▽
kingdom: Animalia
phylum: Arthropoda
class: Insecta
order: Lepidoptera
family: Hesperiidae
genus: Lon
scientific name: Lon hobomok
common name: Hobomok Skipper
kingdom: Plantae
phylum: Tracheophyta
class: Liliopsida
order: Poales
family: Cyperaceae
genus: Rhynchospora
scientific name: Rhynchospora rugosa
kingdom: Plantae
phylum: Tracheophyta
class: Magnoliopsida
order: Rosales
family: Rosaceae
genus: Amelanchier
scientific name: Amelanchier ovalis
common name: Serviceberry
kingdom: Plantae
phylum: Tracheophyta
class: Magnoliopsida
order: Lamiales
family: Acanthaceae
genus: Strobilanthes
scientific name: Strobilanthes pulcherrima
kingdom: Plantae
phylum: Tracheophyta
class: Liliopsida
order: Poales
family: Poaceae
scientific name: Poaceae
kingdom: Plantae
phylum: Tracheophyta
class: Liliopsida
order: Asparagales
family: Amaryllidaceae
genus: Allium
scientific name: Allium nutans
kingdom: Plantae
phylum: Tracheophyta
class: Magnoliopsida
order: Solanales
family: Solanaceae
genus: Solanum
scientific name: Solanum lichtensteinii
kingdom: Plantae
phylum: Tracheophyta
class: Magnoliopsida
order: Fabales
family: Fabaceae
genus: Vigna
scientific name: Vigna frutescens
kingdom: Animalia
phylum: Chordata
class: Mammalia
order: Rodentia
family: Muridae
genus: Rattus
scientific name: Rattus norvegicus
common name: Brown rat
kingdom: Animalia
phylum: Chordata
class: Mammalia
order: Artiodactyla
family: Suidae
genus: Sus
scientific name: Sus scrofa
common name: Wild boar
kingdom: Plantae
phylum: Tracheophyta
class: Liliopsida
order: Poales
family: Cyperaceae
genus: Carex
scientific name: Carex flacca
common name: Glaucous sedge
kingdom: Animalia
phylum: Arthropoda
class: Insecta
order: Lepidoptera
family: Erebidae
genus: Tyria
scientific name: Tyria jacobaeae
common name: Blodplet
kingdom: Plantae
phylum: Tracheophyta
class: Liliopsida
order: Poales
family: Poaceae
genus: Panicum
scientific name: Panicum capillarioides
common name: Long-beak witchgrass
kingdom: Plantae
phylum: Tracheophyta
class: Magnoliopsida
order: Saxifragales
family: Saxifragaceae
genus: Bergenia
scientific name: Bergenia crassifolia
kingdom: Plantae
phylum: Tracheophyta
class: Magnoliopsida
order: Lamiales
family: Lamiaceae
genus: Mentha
△
• _What needs to be done_: Put each line of the material above into a Markdown table with two columns, "Row" for the row number and "Entry" for the line. Leave out any blank lines.

• _Response for this exercise_:
| Row | Entry |
|---|---|
| 1 | kingdom: Animalia |
| 2 | phylum: Arthropoda |
| 3 | class: Insecta |
| 4 | order: Lepidoptera |
| 5 | family: Hesperiidae |
| 6 | genus: Lon |
| 7 | scientific name: Lon hobomok |
| 8 | common name: Hobomok Skipper |
| 9 | kingdom: Plantae |
| 10 | phylum: Tracheophyta |
| 11 | class: Liliopsida |
| 12 | order: Poales |
| 13 | family: Cyperaceae |
| 14 | genus: Rhynchospora |
| 15 | scientific name: Rhynchospora rugosa |
| 16 | kingdom: Plantae |
| 17 | phylum: Tracheophyta |
| 18 | class: Magnoliopsida |
| 19 | order: Rosales |
| 20 | family: Rosaceae |
| 21 | genus: Amelanchier |
| 22 | scientific name: Amelanchier ovalis |
| 23 | common name: Serviceberry |
| 24 | kingdom: Plantae |
| 25 | phylum: Tracheophyta |
| 26 | class: Magnoliopsida |
| 27 | order: Lamiales |
| 28 | family: Acanthaceae |
| 29 | genus: Strobilanthes |
| 30 | scientific name: Strobilanthes pulcherrima |
| 31 | kingdom: Plantae |
| 32 | phylum: Tracheophyta |
| 33 | class: Liliopsida |
| 34 | order: Poales |
| 35 | family: Poaceae |
| 36 | scientific name: Poaceae |
| 37 | kingdom: Plantae |
| 38 | phylum: Tracheophyta |
| 39 | class: Liliopsida |
| 40 | order: Asparagales |
| 41 | family: Amaryllidaceae |
| 42 | genus: Allium |
| 43 | scientific name: Allium nutans |
| 44 | kingdom: Plantae |
| 45 | phylum: Tracheophyta |
| 46 | class: Magnoliopsida |
| 47 | order: Solanales |
| 48 | family: Solanaceae |
| 49 | genus: Solanum |
| 50 | scientific name: Solanum lichtensteinii |
| 51 | kingdom: Plantae |
| 52 | phylum: Tracheophyta |
| 53 | class: Magnoliopsida |
| 54 | order: Fabales |
| 55 | family: Fabaceae |
| 56 | genus: Vigna |
| 57 | scientific name: Vigna frutescens |
| 58 | kingdom: Animalia |
| 59 | phylum: Chordata |
| 60 | class: Mammalia |
| 61 | order: Rodentia |
| 62 | family: Muridae |
| 63 | genus: Rattus |
| 64 | scientific name: Rattus norvegicus |
| 65 | common name: Brown rat |
| 66 | kingdom: Animalia |
| 67 | phylum: Chordata |
| 68 | class: Mammalia |
| 69 | order: Artiodactyla |
| 70 | family: Suidae |
| 71 | genus: Sus |
| 72 | scientific name: Sus scrofa |
| 73 | common name: Wild boar |
| 74 | kingdom: Plantae |
| 75 | phylum: Tracheophyta |
| 76 | class: Liliopsida |
| 77 | order: Poales |
| 78 | family: Cyperaceae |
| 79 | genus: Carex |
| 80 | scientific name: Carex flacca |
| 81 | common name: Glaucous sedge |
| 82 | kingdom: Animalia |
| 83 | phylum: Arthropoda |
| 84 | class: Insecta |
| 85 | order: Lepidoptera |
| 86 | family: Erebidae |
| 87 | genus: Tyria |
| 88 | scientific name: Tyria jacobaeae |
| 89 | common name: Blodplet |
| 90 | kingdom: Plantae |
| 91 | phylum: Tracheophyta |
| 92 | class: Liliopsida |
| 93 | order: Poales |
| 94 | family: Poaceae |
| 95 | genus: Panicum |
| 96 | scientific name: Panicum capillarioides |
| 97 | common name: Long-beak witchgrass |
| 98 | kingdom: Plantae |
| 99 | phylum: Tracheophyta |
| 100 | class: Magnoliopsida |
| 101 | order: Saxifragales |
| 102 | family: Saxifragaceae |
| 103 | genus: Bergenia |
| 104 | scientific name: Bergenia crassifolia |
| 105 | kingdom: Plantae |
| 106 | phylum: Tracheophyta |
| 107 | class: Magnoliopsida |
| 108 | order: Lamiales |
| 109 | family: Lamiaceae |
| 110 | genus: Mentha |